Lambda Web Adapter was surprisingly straightforward
The cold starts I was worried about were around 1–2 seconds noticeable by feel with the ARM64 / 1024MB combination. For use cases where the app doesn't need to be always-on, it works just fine.
Cost also stayed at 0.2 USD per day
AWS costs on the day of the tournament came to about 0.2 USD per day (roughly 30 yen). The combination of Lambda + DynamoDB on-demand billing + CloudFront only charges for actual requests, so I was reminded again that this is truly the ideal setup for "event apps that only run for a few days."
Reflections
30-second polling feels "just right" but is a little laggy
After scoring a goal, a certain number of people would swipe to refresh the screen asking "has it updated yet?" Next time I'd like to consider SSE or API Gateway WebSocket API. That said, designing for persistent connections on Lambda has its own overhead, so it depends on the use case.
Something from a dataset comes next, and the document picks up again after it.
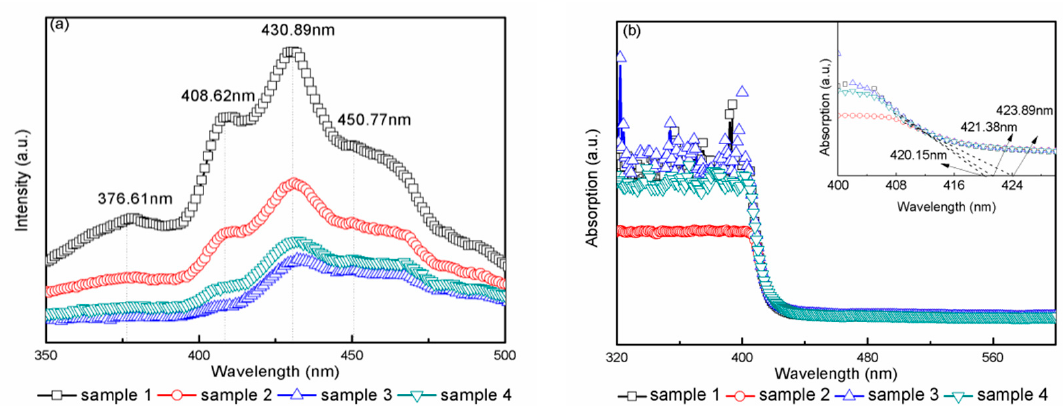
Figure 3. ( a ) Photoluminescence (PL) spectra and ( b ) absorption spectra for samples 1–4. The insert in ( b ) shows a zoomed-in view of the surrounding of the absorption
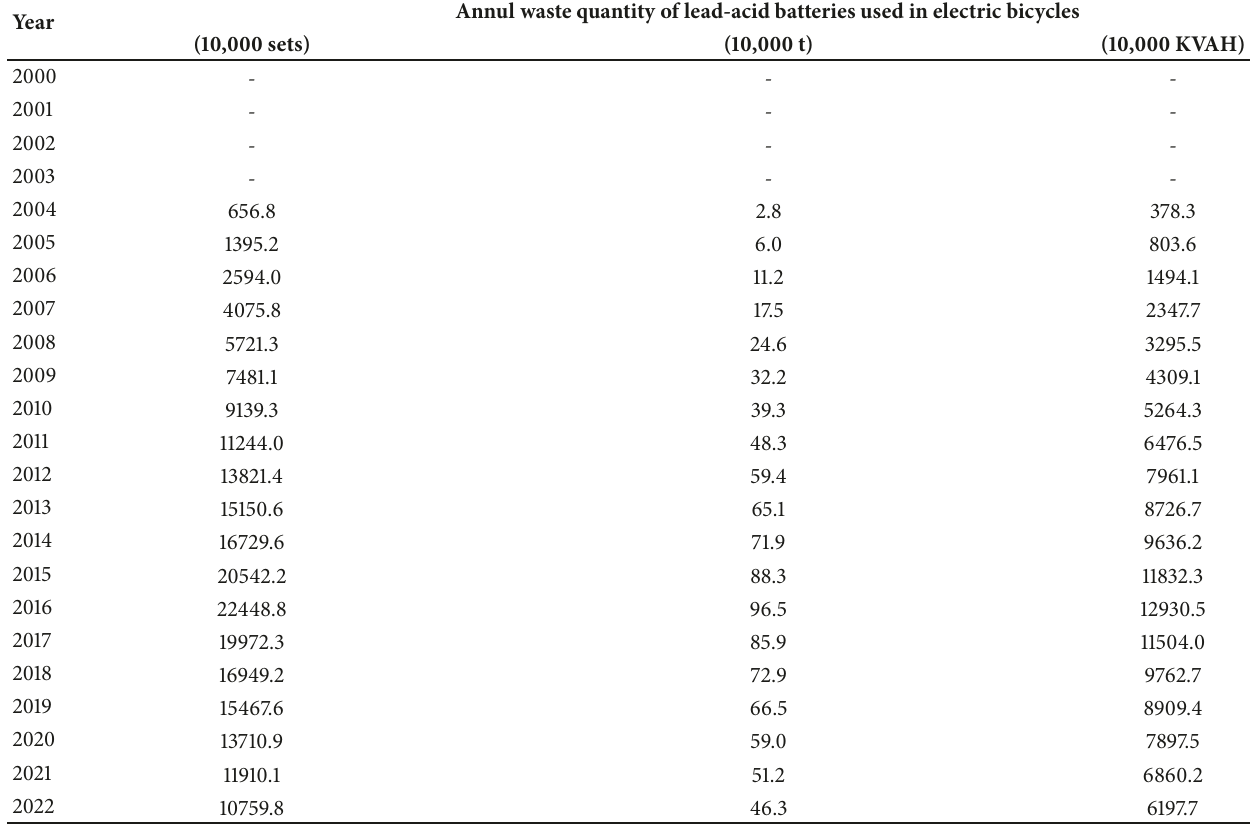
Table 12: “Stanford Model” based annual waste quantity of lead-acid batteries used in electric bicycles in 2000-2022.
An announcement feature would have been nice
During the tournament, match timings drifted slightly, accumulating up to about 2 minutes of delay. Being able to display announcements from the tournament organizers in those cases would help users keep track of match progress.

What Was Hard
The pressure of carrying the live tournament on this app
More than any technical difficulty, the heaviest thing was the sense of responsibility that came with "if this app goes down, match scheduling and score calculations for the tournament stop." Since we went fully app-based rather than keeping a spreadsheet backup, if the app had gone down on the day, the entire tournament would have halted.
In the end, the app never went down, and we made it safely through to the final results announcement, which was a great relief.
Summary
I built a straightforward solution to a nearby "pain point" using Next.js 16 + AWS Lambda + DynamoDB.
Building it and actually running it on the day reinforced how Lambda Web Adapter + App Router Server Components + Server Actions writes even better than I expected. For "short-lived internal tools" like this tournament app, the combination is a great fit — easy development environment setup and low cost — and I was reminded again that it's truly the ideal setup for this kind of use case.
And above all, the division of "architecture, directory structure, and technology choices decided by me; code written by Claude Code" worked out really well. It felt like keeping the design intent in my hands while only boosting implementation speed, and I don't think I could have built this much for a personal project without Claude Code.
I hope this is useful for anyone thinking "I want to run my next futsal tournament with a homegrown app."